DATA SECTION ->
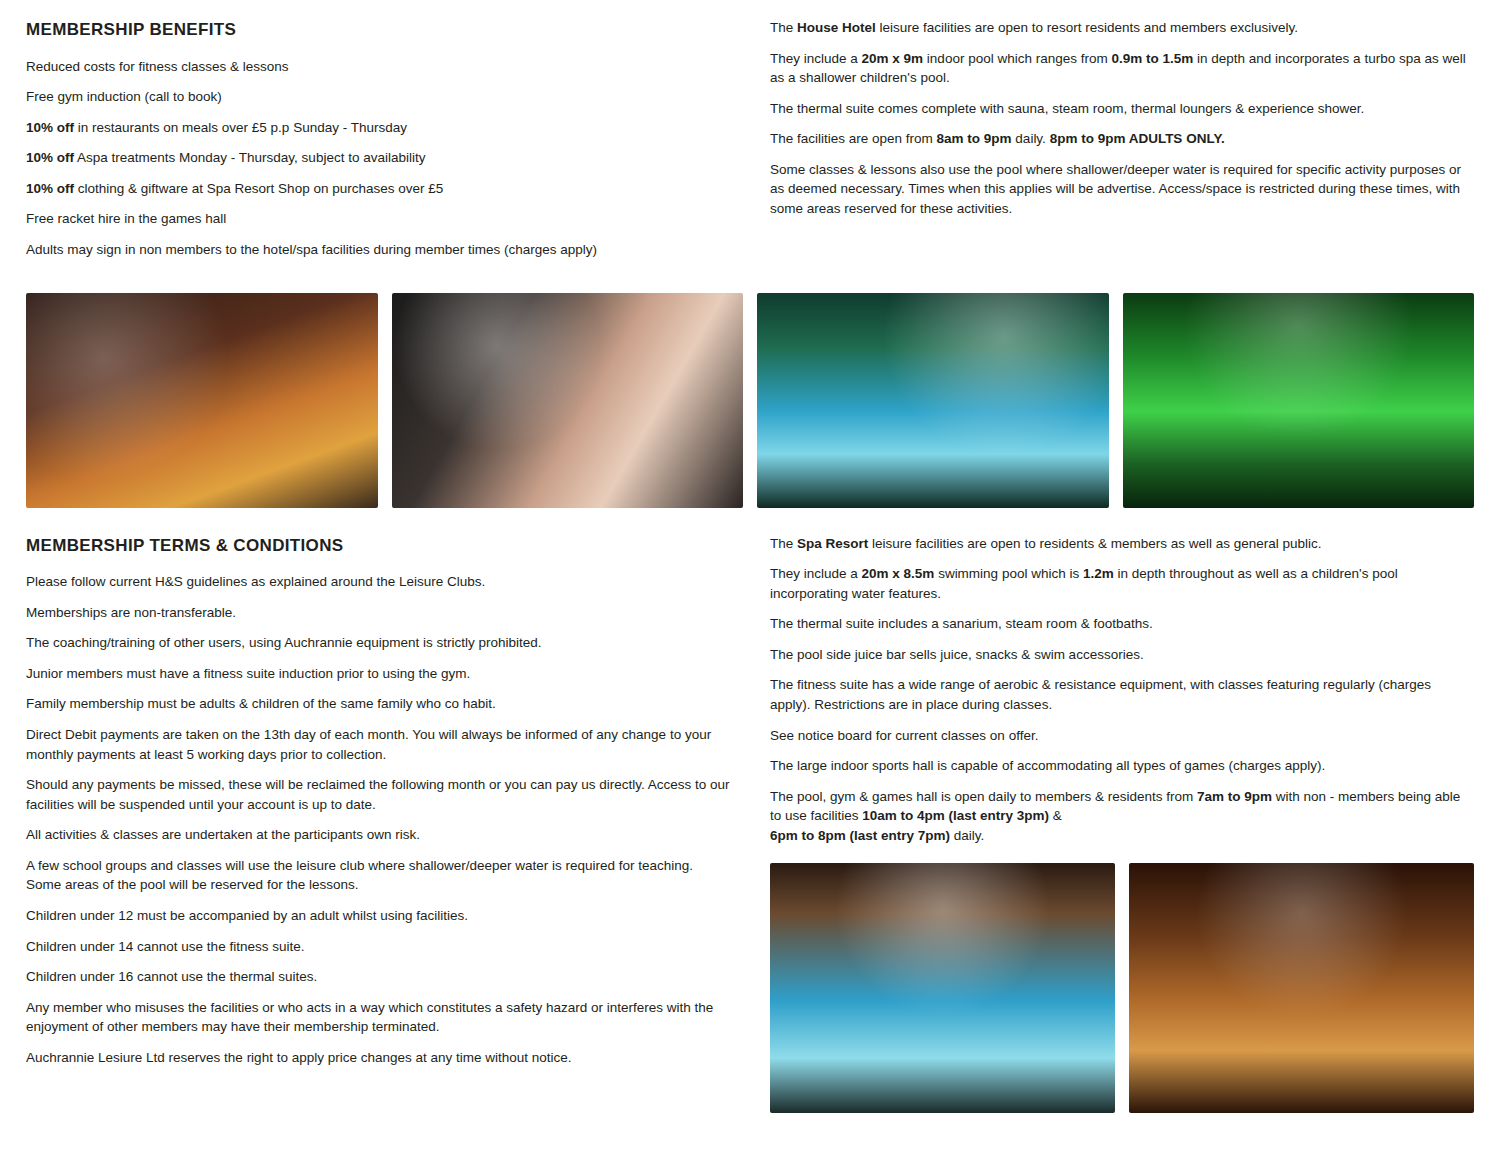Membership Benefits
Reduced costs for fitness classes & lessons
Free gym induction (call to book)
10% off in restaurants on meals over £5 p.p Sunday - Thursday
10% off Aspa treatments Monday - Thursday, subject to availability
10% off clothing & giftware at Spa Resort Shop on purchases over £5
Free racket hire in the games hall
Adults may sign in non members to the hotel/spa facilities during member times (charges apply)
The House Hotel leisure facilities are open to resort residents and members exclusively.
They include a 20m x 9m indoor pool which ranges from 0.9m to 1.5m in depth and incorporates a turbo spa as well as a shallower children's pool.
The thermal suite comes complete with sauna, steam room, thermal loungers & experience shower.
The facilities are open from 8am to 9pm daily. 8pm to 9pm ADULTS ONLY.
Some classes & lessons also use the pool where shallower/deeper water is required for specific activity purposes or as deemed necessary. Times when this applies will be advertise. Access/space is restricted during these times, with some areas reserved for these activities.
Membership Terms & Conditions
Please follow current H&S guidelines as explained around the Leisure Clubs.
Memberships are non-transferable.
The coaching/training of other users, using Auchrannie equipment is strictly prohibited.
Junior members must have a fitness suite induction prior to using the gym.
Family membership must be adults & children of the same family who co habit.
Direct Debit payments are taken on the 13th day of each month. You will always be informed of any change to your monthly payments at least 5 working days prior to collection.
Should any payments be missed, these will be reclaimed the following month or you can pay us directly. Access to our facilities will be suspended until your account is up to date.
All activities & classes are undertaken at the participants own risk.
A few school groups and classes will use the leisure club where shallower/deeper water is required for teaching. Some areas of the pool will be reserved for the lessons.
Children under 12 must be accompanied by an adult whilst using facilities.
Children under 14 cannot use the fitness suite.
Children under 16 cannot use the thermal suites.
Any member who misuses the facilities or who acts in a way which constitutes a safety hazard or interferes with the enjoyment of other members may have their membership terminated.
Auchrannie Lesiure Ltd reserves the right to apply price changes at any time without notice.
The Spa Resort leisure facilities are open to residents & members as well as general public.
They include a 20m x 8.5m swimming pool which is 1.2m in depth throughout as well as a children's pool incorporating water features.
The thermal suite includes a sanarium, steam room & footbaths.
The pool side juice bar sells juice, snacks & swim accessories.
The fitness suite has a wide range of aerobic & resistance equipment, with classes featuring regularly (charges apply). Restrictions are in place during classes.
See notice board for current classes on offer.
The large indoor sports hall is capable of accommodating all types of games (charges apply).
The pool, gym & games hall is open daily to members & residents from 7am to 9pm with non - members being able to use facilities 10am to 4pm (last entry 3pm) &
6pm to 8pm (last entry 7pm) daily.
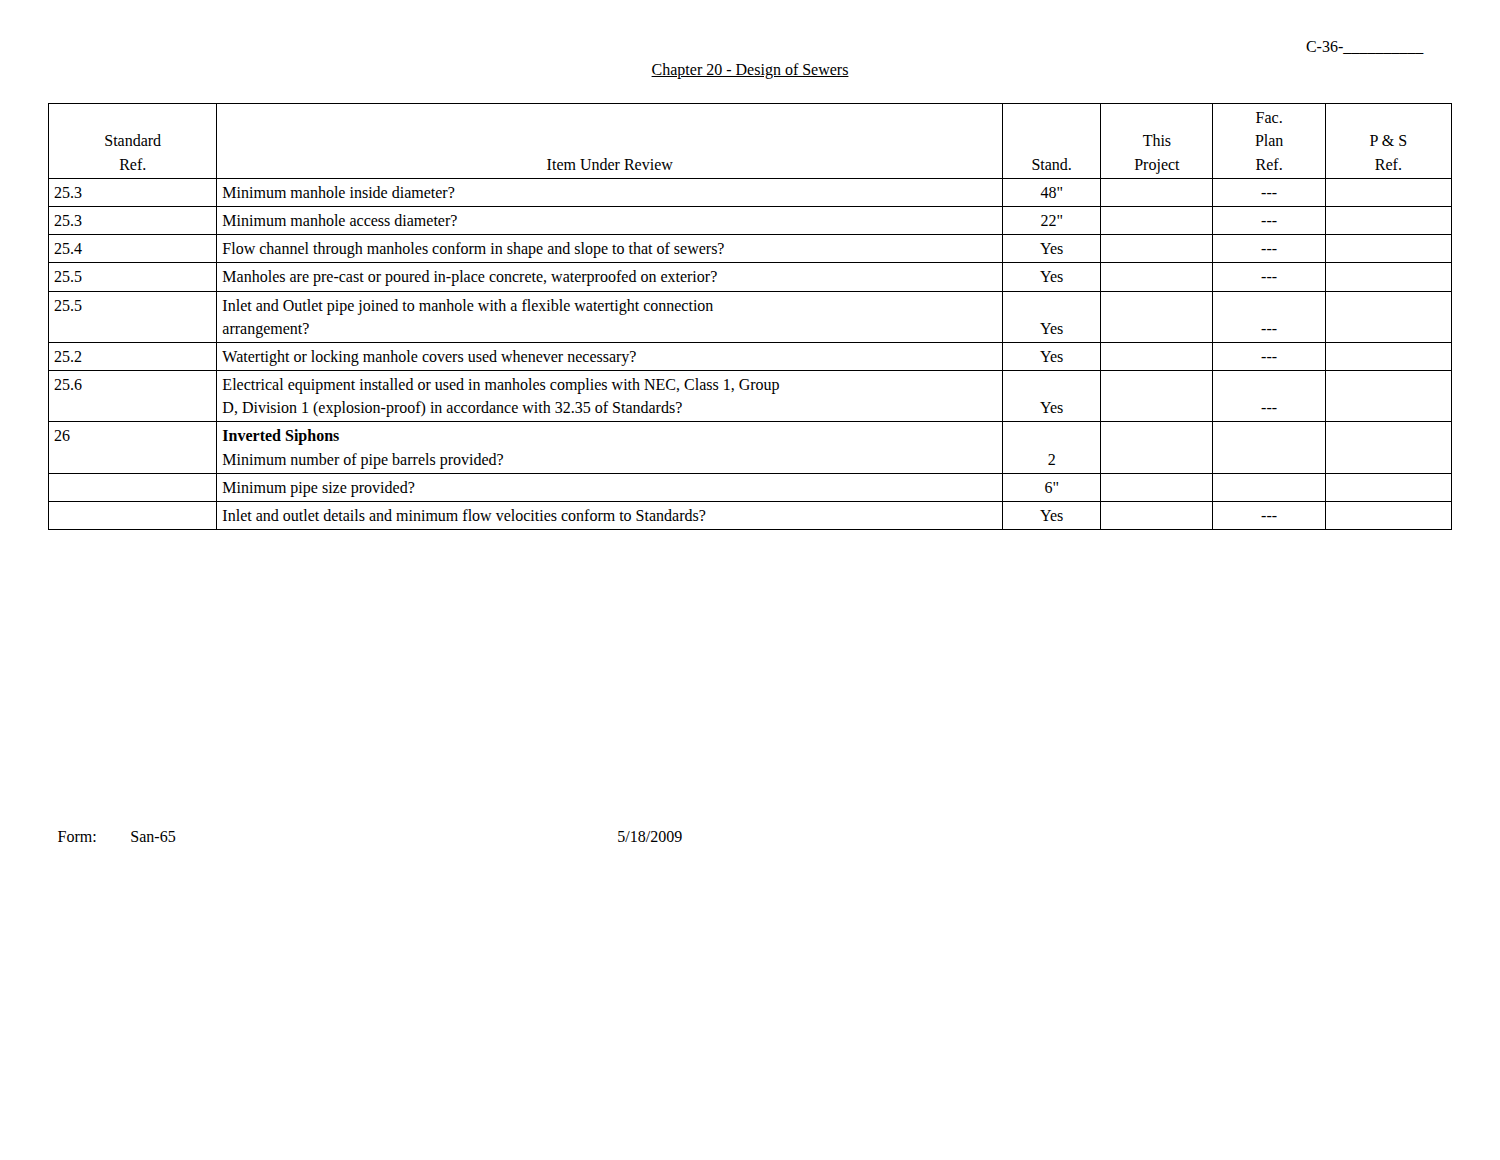C-36-__________
Chapter 20 - Design of Sewers
| Standard Ref. | Item Under Review | Stand. | This Project | Fac. Plan Ref. | P & S Ref. |
| --- | --- | --- | --- | --- | --- |
| 25.3 | Minimum manhole inside diameter? | 48" | | --- | |
| 25.3 | Minimum manhole access diameter? | 22" | | --- | |
| 25.4 | Flow channel through manholes conform in shape and slope to that of sewers? | Yes | | --- | |
| 25.5 | Manholes are pre-cast or poured in-place concrete, waterproofed on exterior? | Yes | | --- | |
| 25.5 | Inlet and Outlet pipe joined to manhole with a flexible watertight connection arrangement? | Yes | | --- | |
| 25.2 | Watertight or locking manhole covers used whenever necessary? | Yes | | --- | |
| 25.6 | Electrical equipment installed or used in manholes complies with NEC, Class 1, Group D, Division 1 (explosion-proof) in accordance with 32.35 of Standards? | Yes | | --- | |
| 26 | Inverted Siphons Minimum number of pipe barrels provided? | 2 | | | |
| | Minimum pipe size provided? | 6" | | | |
| | Inlet and outlet details and minimum flow velocities conform to Standards? | Yes | | --- | |
Form: San-65 5/18/2009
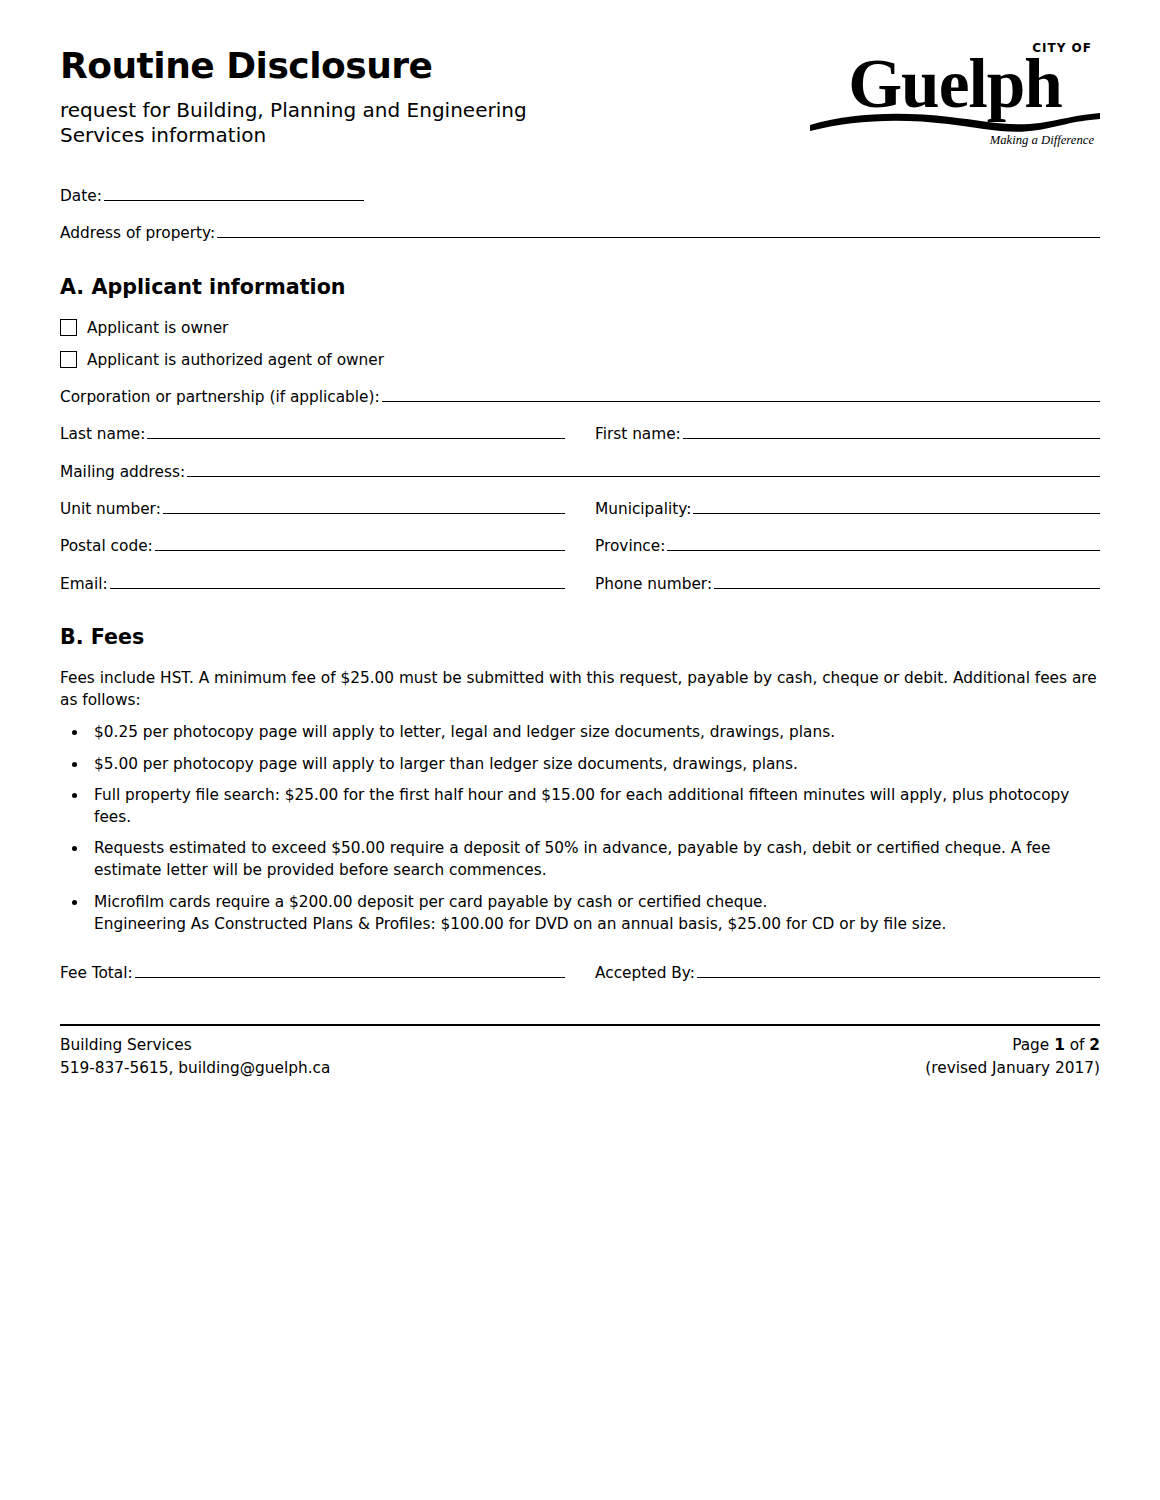CITY OF
Guelph
Making a Difference
Routine Disclosure
request for Building, Planning and Engineering Services information
Date:
Address of property:
A. Applicant information
Applicant is owner
Applicant is authorized agent of owner
Corporation or partnership (if applicable):
Last name:
First name:
Mailing address:
Unit number:
Municipality:
Postal code:
Province:
Email:
Phone number:
B. Fees
Fees include HST. A minimum fee of $25.00 must be submitted with this request, payable by cash, cheque or debit. Additional fees are as follows:
$0.25 per photocopy page will apply to letter, legal and ledger size documents, drawings, plans.
$5.00 per photocopy page will apply to larger than ledger size documents, drawings, plans.
Full property file search: $25.00 for the first half hour and $15.00 for each additional fifteen minutes will apply, plus photocopy fees.
Requests estimated to exceed $50.00 require a deposit of 50% in advance, payable by cash, debit or certified cheque. A fee estimate letter will be provided before search commences.
Microfilm cards require a $200.00 deposit per card payable by cash or certified cheque.
Engineering As Constructed Plans & Profiles: $100.00 for DVD on an annual basis, $25.00 for CD or by file size.
Fee Total:
Accepted By:
Building Services
519-837-5615, building@guelph.ca
Page 1 of 2
(revised January 2017)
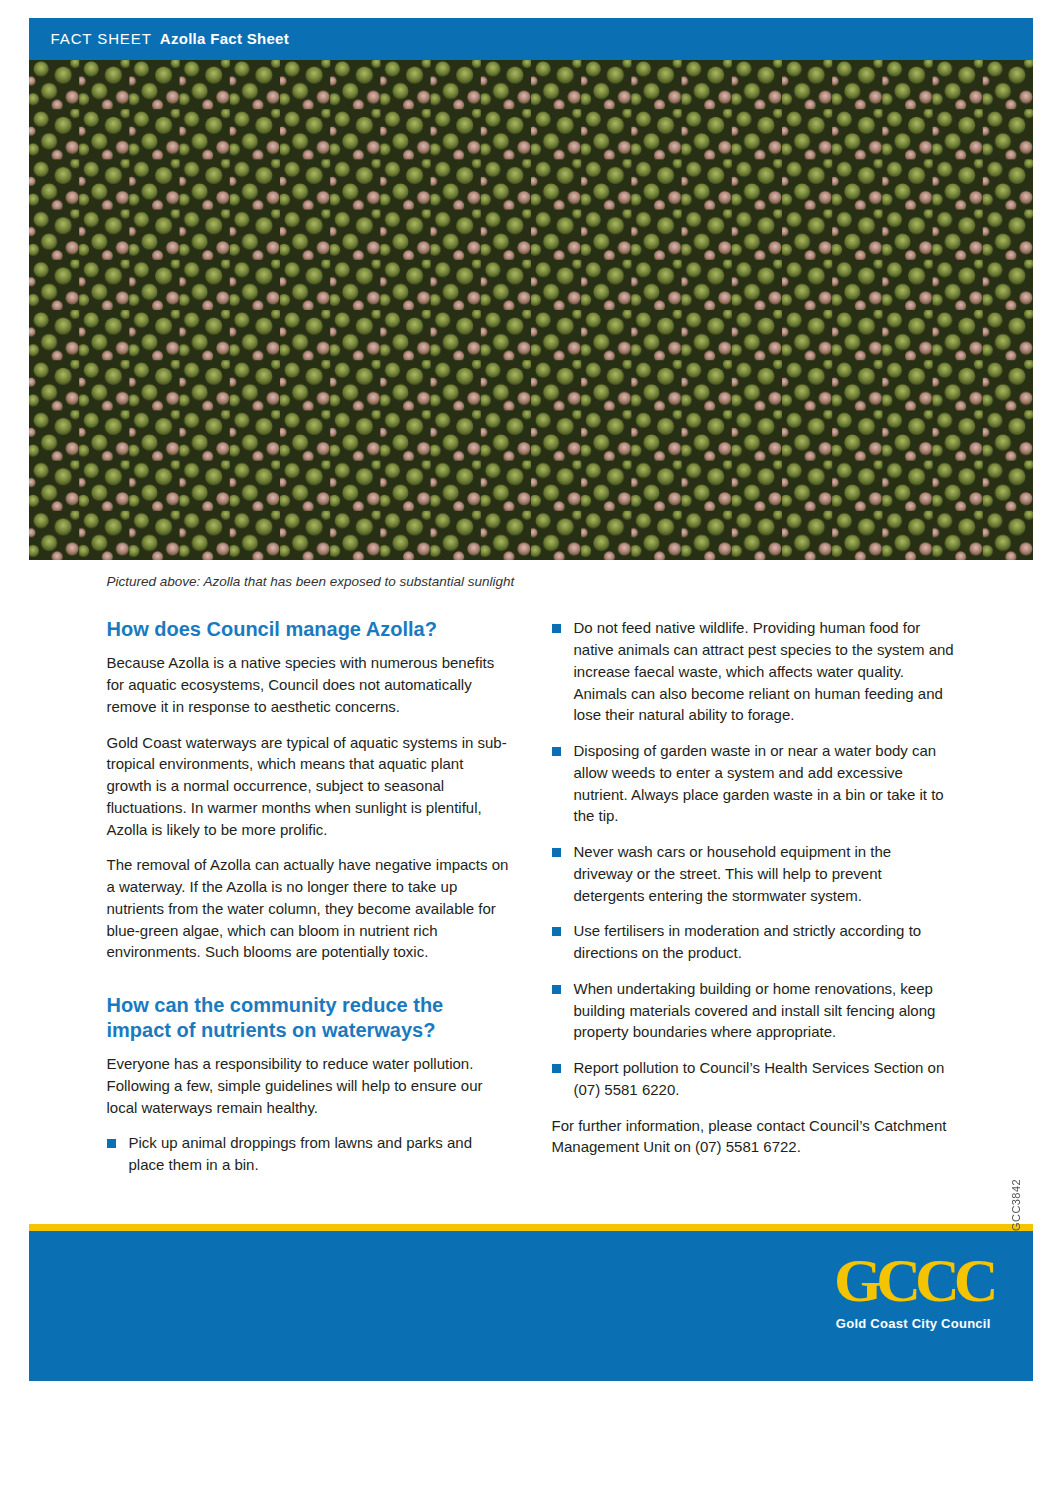FACT SHEET Azolla Fact Sheet
Pictured above: Azolla that has been exposed to substantial sunlight
How does Council manage Azolla?
Because Azolla is a native species with numerous benefits for aquatic ecosystems, Council does not automatically remove it in response to aesthetic concerns.
Gold Coast waterways are typical of aquatic systems in sub-tropical environments, which means that aquatic plant growth is a normal occurrence, subject to seasonal fluctuations. In warmer months when sunlight is plentiful, Azolla is likely to be more prolific.
The removal of Azolla can actually have negative impacts on a waterway. If the Azolla is no longer there to take up nutrients from the water column, they become available for blue-green algae, which can bloom in nutrient rich environments. Such blooms are potentially toxic.
How can the community reduce the impact of nutrients on waterways?
Everyone has a responsibility to reduce water pollution. Following a few, simple guidelines will help to ensure our local waterways remain healthy.
Pick up animal droppings from lawns and parks and place them in a bin.
Do not feed native wildlife. Providing human food for native animals can attract pest species to the system and increase faecal waste, which affects water quality. Animals can also become reliant on human feeding and lose their natural ability to forage.
Disposing of garden waste in or near a water body can allow weeds to enter a system and add excessive nutrient. Always place garden waste in a bin or take it to the tip.
Never wash cars or household equipment in the driveway or the street. This will help to prevent detergents entering the stormwater system.
Use fertilisers in moderation and strictly according to directions on the product.
When undertaking building or home renovations, keep building materials covered and install silt fencing along property boundaries where appropriate.
Report pollution to Council’s Health Services Section on (07) 5581 6220.
For further information, please contact Council’s Catchment Management Unit on (07) 5581 6722.
GCC3842
GCCC
Gold Coast City Council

TASK PROMPT -> Using the entries above, transcribe every line from the line containing "Fees include HST." through the line containing "How can the". Do not copy pictures.

ANSWER FOR THIS EXERCISE ->
Fees include HST. A minimum fee of $25.00 must be submitted with this request, payable by cash, cheque or debit. Additional fees are as follows:
$0.25 per photocopy page will apply to letter, legal and ledger size documents, drawings, plans.
$5.00 per photocopy page will apply to larger than ledger size documents, drawings, plans.
Full property file search: $25.00 for the first half hour and $15.00 for each additional fifteen minutes will apply, plus photocopy fees.
Requests estimated to exceed $50.00 require a deposit of 50% in advance, payable by cash, debit or certified cheque. A fee estimate letter will be provided before search commences.
Microfilm cards require a $200.00 deposit per card payable by cash or certified cheque.
Engineering As Constructed Plans & Profiles: $100.00 for DVD on an annual basis, $25.00 for CD or by file size.
Fee Total:
Accepted By:
Building Services
519-837-5615, building@guelph.ca
Page 1 of 2
(revised January 2017)
FACT SHEET Azolla Fact Sheet
Pictured above: Azolla that has been exposed to substantial sunlight
How does Council manage Azolla?
Because Azolla is a native species with numerous benefits for aquatic ecosystems, Council does not automatically remove it in response to aesthetic concerns.
Gold Coast waterways are typical of aquatic systems in sub-tropical environments, which means that aquatic plant growth is a normal occurrence, subject to seasonal fluctuations. In warmer months when sunlight is plentiful, Azolla is likely to be more prolific.
The removal of Azolla can actually have negative impacts on a waterway. If the Azolla is no longer there to take up nutrients from the water column, they become available for blue-green algae, which can bloom in nutrient rich environments. Such blooms are potentially toxic.
How can the community reduce the impact of nutrients on waterways?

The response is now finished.